■ STATED EXERCISE ■
Rewrite every line of the records below, switching "pose" to "camera" and leaving everything else as it is. Leave the pictures out of your answer.

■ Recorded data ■
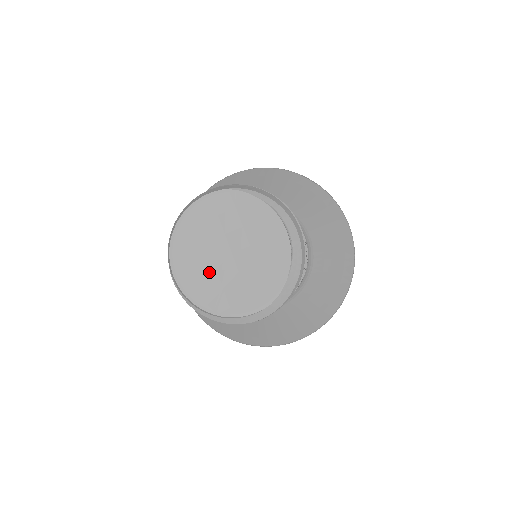
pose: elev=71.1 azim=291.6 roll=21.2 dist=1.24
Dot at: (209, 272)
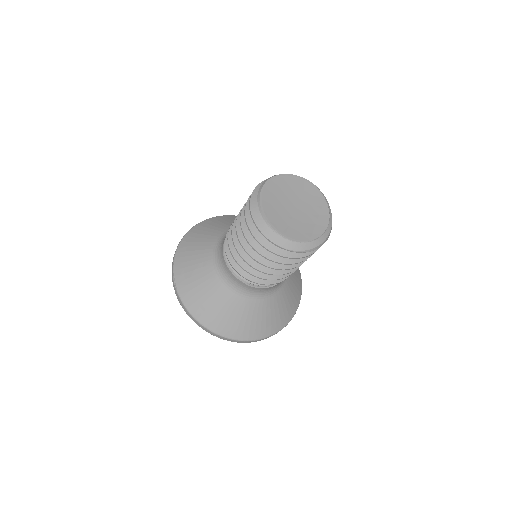
Dot at: (279, 203)
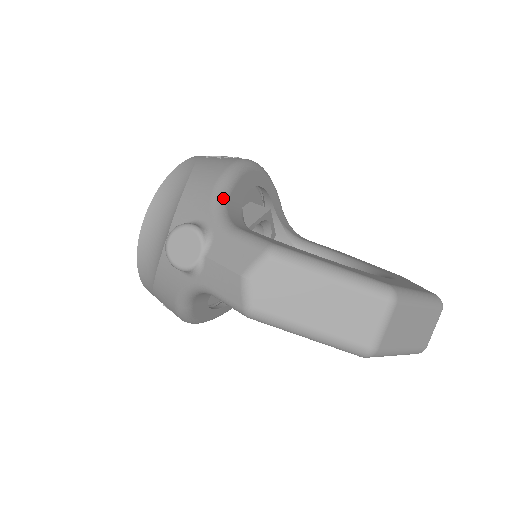
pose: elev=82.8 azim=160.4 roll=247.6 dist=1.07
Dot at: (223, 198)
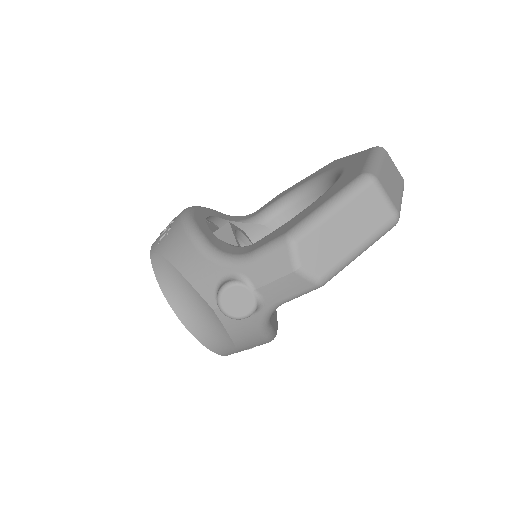
Dot at: (214, 250)
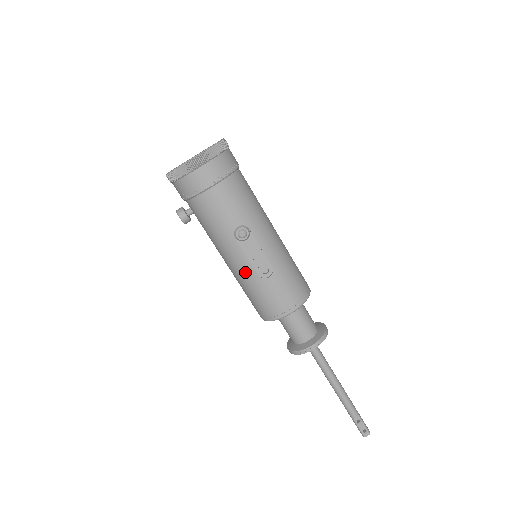
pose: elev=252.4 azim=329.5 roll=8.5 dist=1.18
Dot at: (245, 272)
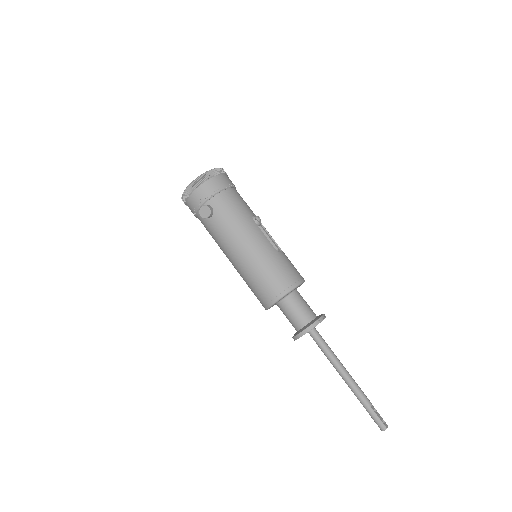
Dot at: (265, 247)
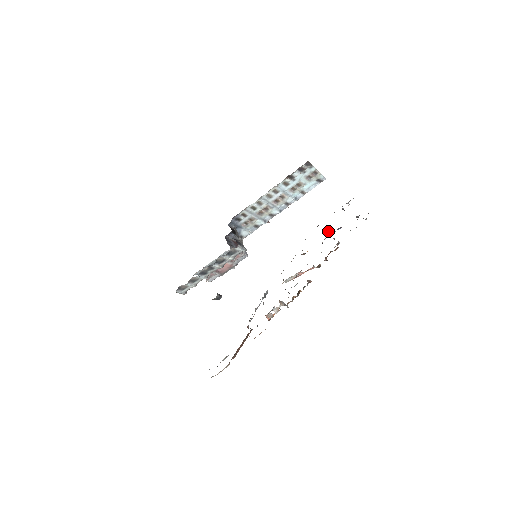
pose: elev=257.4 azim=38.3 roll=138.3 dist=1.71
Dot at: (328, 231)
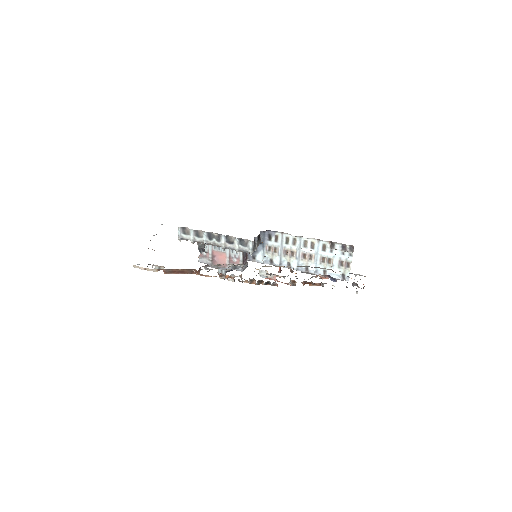
Dot at: (324, 276)
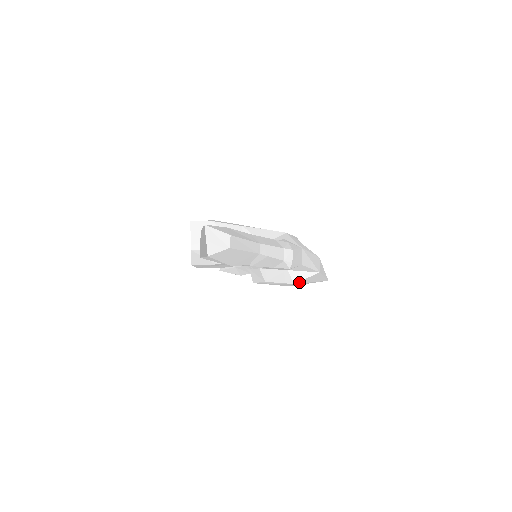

■ THE SOLUTION ■
camera: elev=71.1 azim=291.6 roll=21.2 dist=1.24
Dot at: (209, 272)
Dot at: (279, 203)
camera: elev=82.8 azim=160.4 roll=247.6 dist=1.07
Dot at: (223, 198)
Dot at: (214, 250)
camera: elev=252.4 azim=329.5 roll=8.5 dist=1.18
Dot at: (245, 272)
Dot at: (265, 247)
camera: elev=257.4 azim=38.3 roll=138.3 dist=1.71
Dot at: (328, 231)
Dot at: (324, 276)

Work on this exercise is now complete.